Но Жданов молчит и пишет.

– Хорош был год, – продолжает дядя Терень, переобуваясь. – Каков-то будущий год? Год на год не приходится.

У тебя как капканы, ничего? Ремонту не требуется?

Жданов поднимает голову и говорит, не глядя на дядю Тереня:

– Уезжаю я…

– Что?

Дядя Терень опускает сапог.

– Как? – переспрашивает он почему-то шепотом, Жданов протягивает ему телеграммы. Их три: две в контору, в них сообщается о желании Жданова уехать с промысла, третья – в Москву.

«Тресту зеленого строительства, – читает заголовок дядя Терень. – Прошу пятого июля послать корзину роз стоимостью сто рублей адресу Арбат 32 квартира 8 Татьяне Логиновой Деньги вам переведены конторой Таймыр-треста. Охотник Жданов».

Дядя Терень долго смотрит в телеграмму. Жданов стоит подле него. Оба молчат: Жданов – смущенно, дядя Терень – укоризненно.

– Что ж, ответа ждать? – наконец спрашивает дядя Терень.

– Нет, – тихо отвечает Жданов.

Потом, качая головой, прибавляет еще тише:

– Ответа не будет.

«Что ж это делается, люди добрые? – растерянно думает дядя Терень, бредя по тундре. – Что ж это делается на земле?

Жданов бабе цветы шлет!»

Совсем сбитый с толку, он идет вдоль русла реки и размышляет:

«Кто эта Логинова? Жена Жданову или знакомая? Отчего же ответа не ждать? Отчего ответа не будет?»
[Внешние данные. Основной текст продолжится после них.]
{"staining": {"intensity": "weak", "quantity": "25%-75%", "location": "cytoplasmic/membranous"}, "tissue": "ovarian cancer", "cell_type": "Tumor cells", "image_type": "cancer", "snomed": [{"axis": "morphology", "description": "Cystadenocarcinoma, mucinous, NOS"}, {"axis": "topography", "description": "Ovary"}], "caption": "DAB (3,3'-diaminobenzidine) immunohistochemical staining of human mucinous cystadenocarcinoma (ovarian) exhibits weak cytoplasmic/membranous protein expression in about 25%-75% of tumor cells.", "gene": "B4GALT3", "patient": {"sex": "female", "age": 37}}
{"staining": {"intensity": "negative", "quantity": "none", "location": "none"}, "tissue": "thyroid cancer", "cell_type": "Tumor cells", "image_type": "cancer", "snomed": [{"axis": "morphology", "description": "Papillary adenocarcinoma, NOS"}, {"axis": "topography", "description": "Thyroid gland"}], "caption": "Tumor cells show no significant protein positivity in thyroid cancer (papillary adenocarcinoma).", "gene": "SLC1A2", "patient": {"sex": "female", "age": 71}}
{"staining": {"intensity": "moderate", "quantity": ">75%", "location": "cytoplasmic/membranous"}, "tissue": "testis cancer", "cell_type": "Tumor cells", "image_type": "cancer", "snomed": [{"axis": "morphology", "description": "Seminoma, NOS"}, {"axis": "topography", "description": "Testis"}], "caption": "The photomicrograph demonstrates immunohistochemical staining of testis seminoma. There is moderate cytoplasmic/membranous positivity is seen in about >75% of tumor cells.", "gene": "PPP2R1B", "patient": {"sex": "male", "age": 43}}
«Вот и Жданов… того… – огорченно думает дядя Терень. – Закружил человек. А какой охотник был! Какой мужик был!

Что ж это за сила такая – женщина?!»

Он поднимает глаза на реку, словно ждет от нее ответа.

Но река знай звенит свое. Над ней носятся бесноватые птичьи стаи. Ликующий весенний гомон стоит в воздухе.

С каждого камня несется птичий крик. Словно камни поют.

За мысом дядя Терень догоняет белушатников. Их человек сто, идут они скорым маршем по льду, торопятся на зверобойку, на зимовья не заходят, греются и едят у костров на берегу.

До Широкой они доплыли по Енисею за ледоходом, дальше лед не пустил, идут пешком.

Дядю Тереня они встречают радостно: многие знают старика. Они окружают его шумной толпою, со всех сторон тянутся руки и кисеты.

– Чтой-то вас много нынче, – смеется дядя Терень, окидывая взглядом пеструю толпу зверобоев. Он замечает в ней много незнакомых молодых лиц. – Колхозники? Ну а как дома-то?

Отпахались?

По случаю встречи объявляется привал прямо на льду.

Люди располагаются у большого костра и наперебой расспрашивают дядю Тереня:

– Ну, как нонче – белухи много будет?

Дядя Терень сердито огрызается:

– Колдун я? Откуль мне знать?

– Колдун, колдун… – смеются зверобои. – Ты приметы знаешь.

– Приметы! – сердится старик. – Если голова на плечах есть – «примета»: человек умный. Ничего вам не скажу, скажу одно: сайки нонче много.

– Это к чему же… сайка? – робко спрашивает молодой парень с пухлыми губами. Он, видно, и впрямь считает дядю Тереня колдуном.

– Непонятно тебе, сосунок? – хмурит старик косматые брови (глаза смеются). – Задача! Сайка – рыбешка маленькая, с палец; белуха – зверь большой, с корову. Вот и пойми, что от чего зависимость имеет. – Он с удовольствием замечает, что парень-сосунок даже рот в изумлении открыл, и с торжеством заканчивает: – А вот и отгадка. Что зверь, что рыба, что человек – всяк за пищей ходит? Белуха – за сайкой, песец – за пеструшкой, человек – за зверем. Так-то, сосунок.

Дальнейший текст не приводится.